“De la autocensura se derivan graves consecuencias. En primer lugar, el hecho de que, en cualquier debate, si quienes defienden un determinado criterio se callan, se impondrá la opinión del que no se contiene”
Diálogo. GERT ALTMAN (Pixabay)
Vivimos en una sociedad plural, abierta y democrática, en la que la expresión de cualquier idea debería ser respetada. Sin embargo, evitamos exponer nuestros criterios sobre temas tan controvertidos como la política o el fútbol ya que suelen generar vehementes discusiones y, en ocasiones, la pérdida o el deterioro de valiosas relaciones. De hecho, todos conocemos grupos de whatsapp en los que se restringen conversaciones sobre cuestiones que a priori podrían quebrantar la armonía del colectivo.

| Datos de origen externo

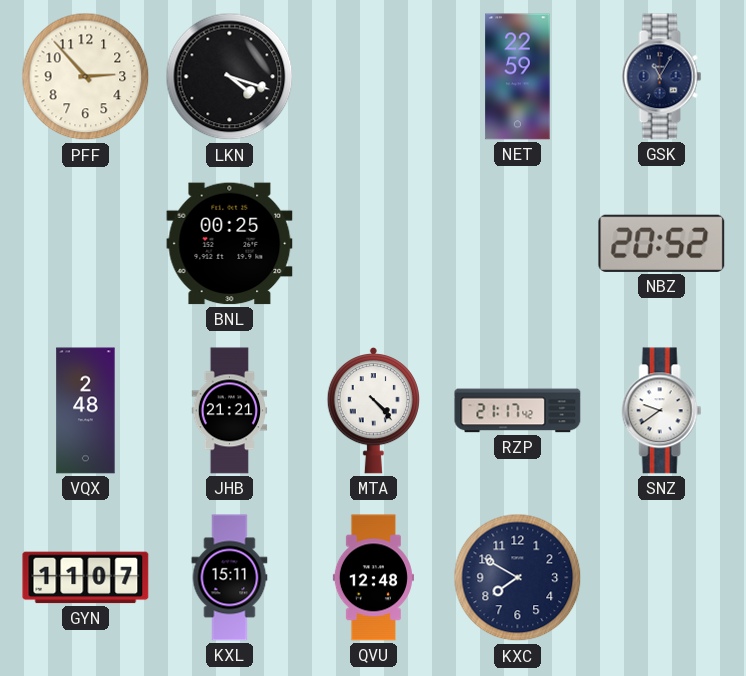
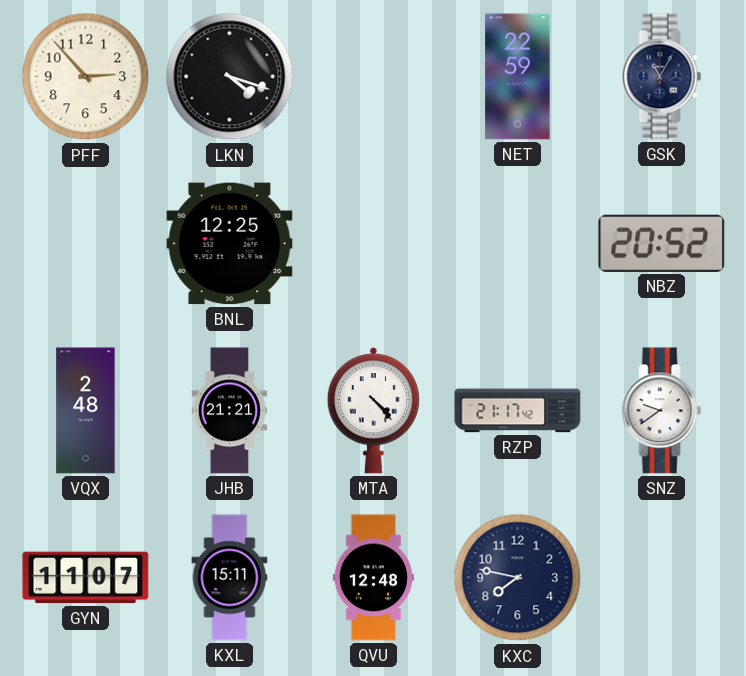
BNL: 00:25 -> 12:25
KXC: 7:50 -> 7:47
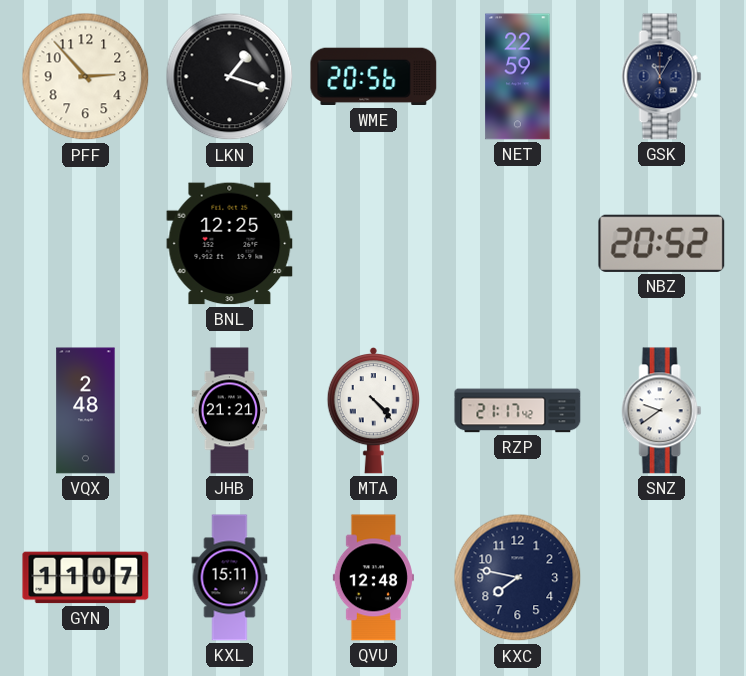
LKN: 4:18 -> 1:18
WME: none -> 20:56
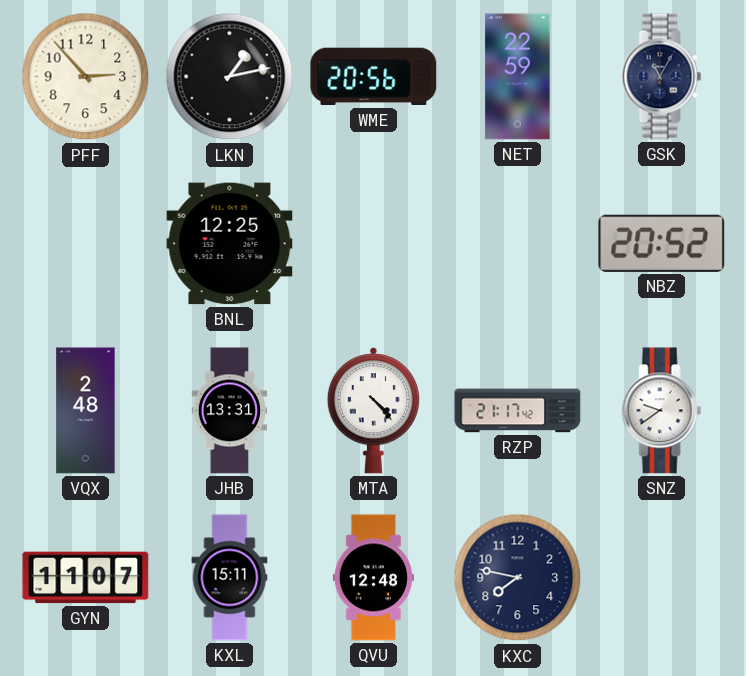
LKN: 1:18 -> 1:13
JHB: 21:21 -> 13:31
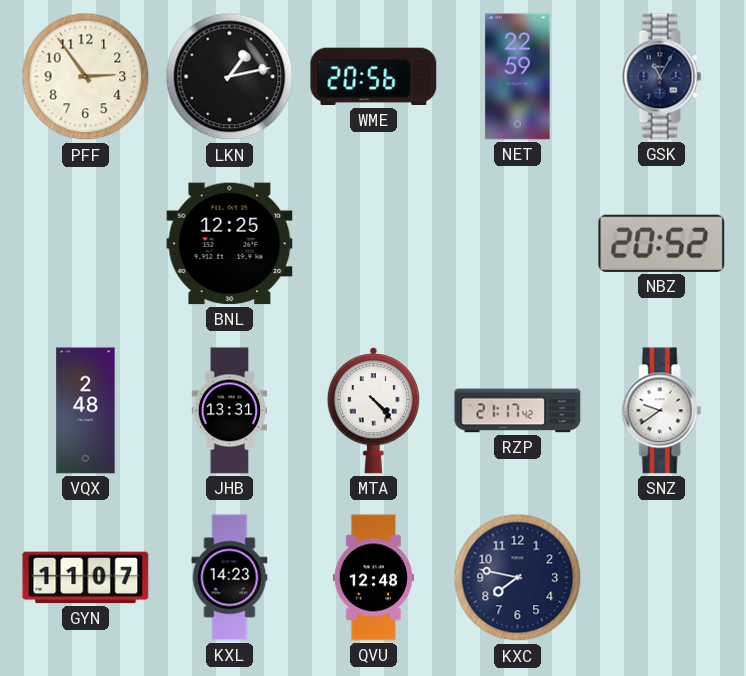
PFF: 2:53 -> 2:54
KXL: 15:11 -> 14:23
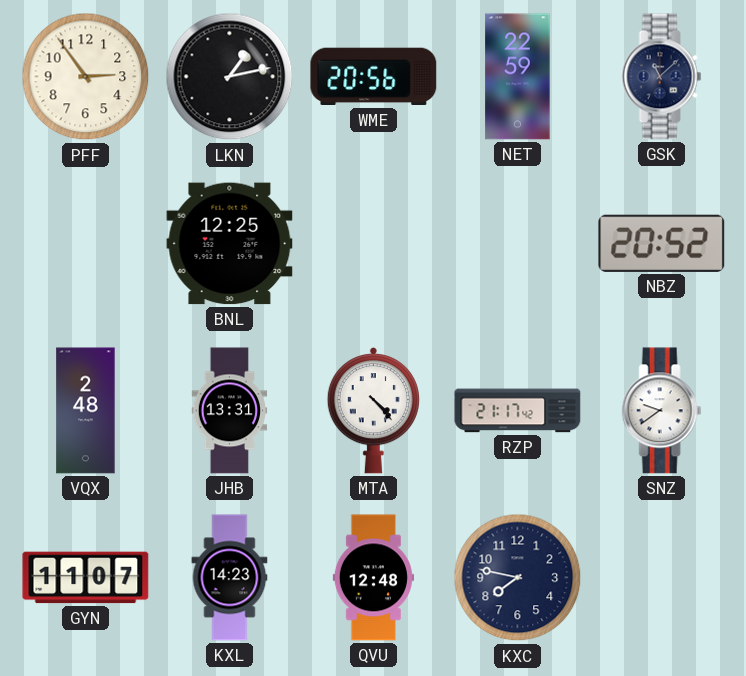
GSK: 11:05 -> 11:08
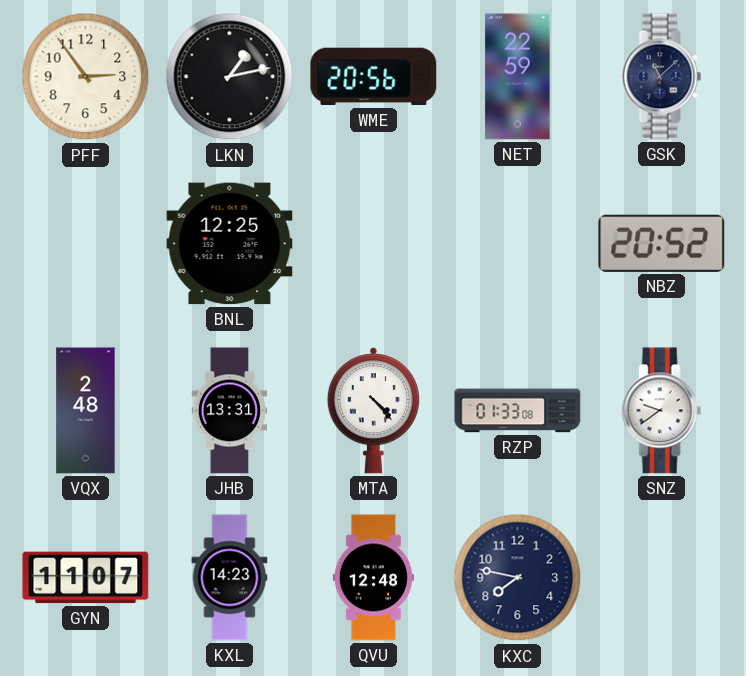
RZP: 21:17 -> 01:33
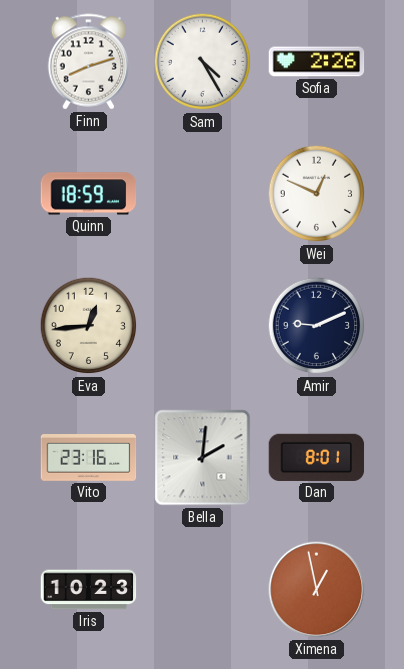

¿Por qué en nuestras charlas cada vez tratamos menos los asuntos que pueden resultar polémicos? ¿Es la resolución de los conflictos mediante el diálogo y los pactos una característica de las sociedades democráticas? ¿Producen los autoritarismos personas indiferentes ante los asuntos públicos?
Podemos observar varias causas que explican esta autocensura. Aprendemos muchos de nuestros comportamientos por imitación y hoy, en los debates públicos que constituyen nuestros modelos, no encontramos diálogos sino monólogos. Además, el miedo a ser etiquetados y al linchamiento en las redes puede estar en el origen de nuestras inhibiciones en las discusiones tanto públicas como entre amigos o familiares. ¿Para qué voy a dar una opinión, si sé que no voy a convencer a nadie? Mejor ese silencio que se muestra en la expresión “yo a lo mío, para qué meterme en líos”. También advertimos que algunas personas parecen creer que poseen toda la verdad y se disgustan o menosprecian a quienes piensan, sienten, visten o se comportan de modos diferentes. Otras no se expresan porque se ven inseguras al pertenecer a grupos menos favorecidos o por tener menor capacidad dialéctica.
De la autocensura se derivan graves consecuencias. En primer lugar, el hecho de que, en cualquier debate, si quienes defienden un determinado criterio se callan, se impondrá la opinión del que no se contiene. En segundo lugar, que, si acabamos conversando solo con los afines, no conoceremos los matices y el posible valor de los argumentos contrarios. Esto nos conduce, en tercer lugar, a la creencia en la propia superioridad moral que conlleva desatención a los asuntos comunes y cierto individualismo.
Para evitar que el diálogo sobre cuestiones políticas, sociales o religiosas se convierta en una discusión tabernaria en la que solo se escucha a quienes más gritan, deberíamos atender a las siguientes premisas: 1) que nadie posee toda la verdad ni está completamente equivocado, 2) que no se debe presuponer la superioridad moral de una persona sobre otra, 3) que las diferencias de opinión no deben considerarse como ataques personales y 4) que necesitamos dudar y valorar esa capacidad. Con todo esto, quizás podamos y debamos hacernos diversas preguntas:
¿Hay que cuidar no solo lo que decimos, sino también cómo lo decimos, de tal modo que evitemos las exageraciones, los insultos, el sarcasmo…? ¿Es preferible, en alguna ocasión, soslayar ciertas cuestiones para eludir un debate poco maduro? ¿Es necesario saber perder cuando no dominamos un tema o cuando, simplemente, estamos en minoría? Y, lo más importante, ¿es lo definitivo escuchar con atención e interés a quien piensa de otro modo?
La reflexión sobre estas ideas posiblemente nos enseñará que al participar en una discusión podemos mostrar o no nuestra capacidad para la escucha y nuestra madurez dialéctica. De hecho, los miembros de una sociedad adulta, tolerante y democrática deben ser capaces de convivir y debatir con quienes tienen criterios, gustos y emociones diferentes. Consecuentemente, nos toca ahora pensar en qué sociedad pretendemos vivir y decidir cómo queremos discutir para poder configurarla.